Ok, I found an interesting problem with my TB6600 drivers. (This is where Jonny jumps up!). Somehow in the beginning I had the little current adjusters set too low. somewhere in the range of 1.5 Amp. So, while I was on it with changing the micro stepping, I tuned it up to see how far it would go. Just before the indicated position of 3.5 Amp I got about 1.5 Amp on each phase (looks you're right about that one, Jonny). So, these adjusting screws are crap and practically useless. Strange though, that the thing was running pretty smooth at lower current with 1/16 micro stepping. But if I cranked it up to its maximum setting, the drivers went in error and stopped. I then tuned it down little by little, but it only worked just above the 3.5 Amp setting. Still not getting more than 1.5 Amp. At 24V this translates in a power of 36Watt, which is not a lot, I guess. So to compensate the lack of power, my solution is to increase the voltage to 48V so the steppers can deliver 72Watt. That should do the trick. Weird enough, I was doing some test cutting today at 1/4 micro stepping, at lower feed speeds and plunge rates than usual, and the thing ended up with 5mm (!) in lost steps. Beats me. It should be stronger, but looses more steps than with less power? ****, everything was going well before, why did I had to start fumbling around with the stuff?

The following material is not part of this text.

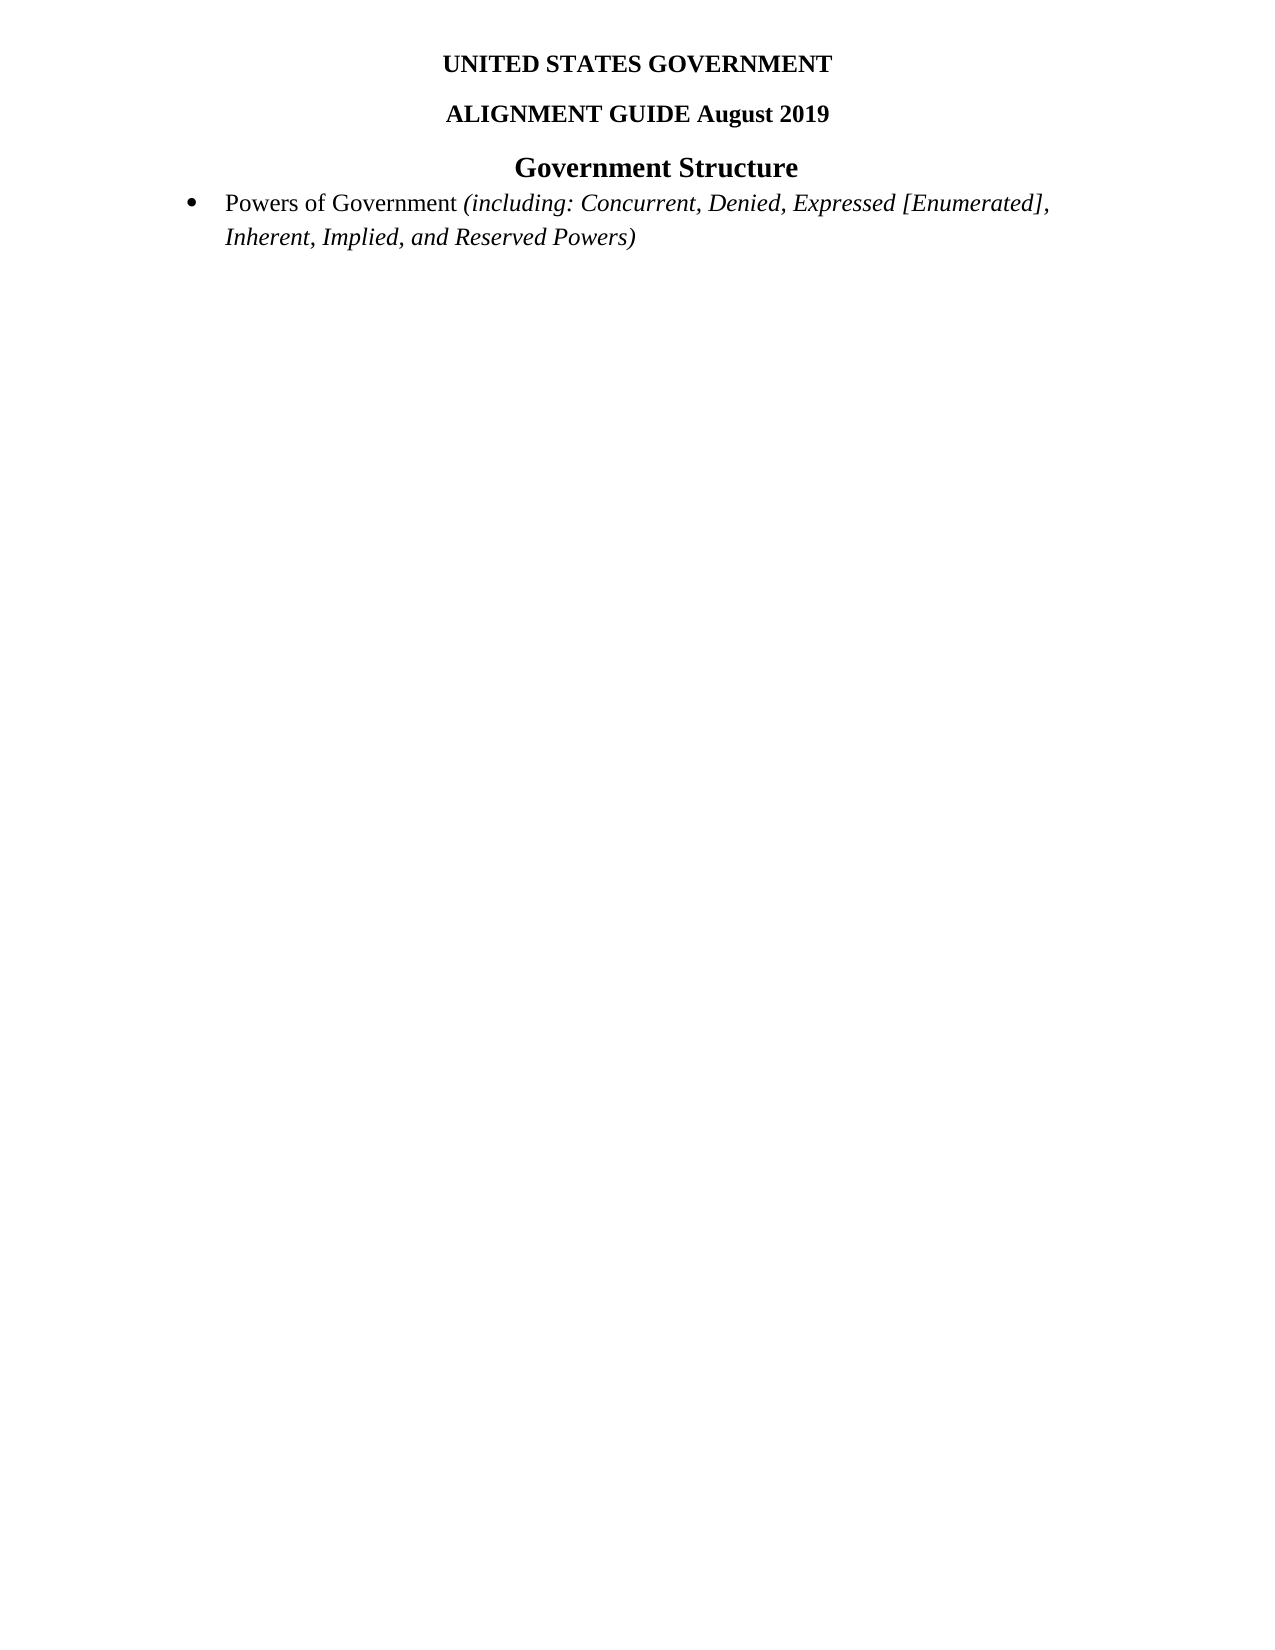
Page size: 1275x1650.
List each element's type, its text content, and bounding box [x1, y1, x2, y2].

Well Think of it this way, at least you found fault before you plunged into an expensive piece of stock with an expensive bit, not mid job. Both stock and bit can cost double all the drivers put together, so a light escape in the scheme of things The reason I expect that happened is that they are already optimised in that manner, they have large value resisters built in already which suggests the chips would fail without them even at 24v. Which ultimately is the cause of why they don't do what they say on the tin.
I know this is a year old, but I hope you guys know all Nema 23's are not made the same, the longer they are the stronger (higher torque) they are. My 175oz-in can cut through 1/2" of MDF in a single pass at 120ipm, 1/8 usteps. Theres also a difference between 24, 36, and 48V supplies.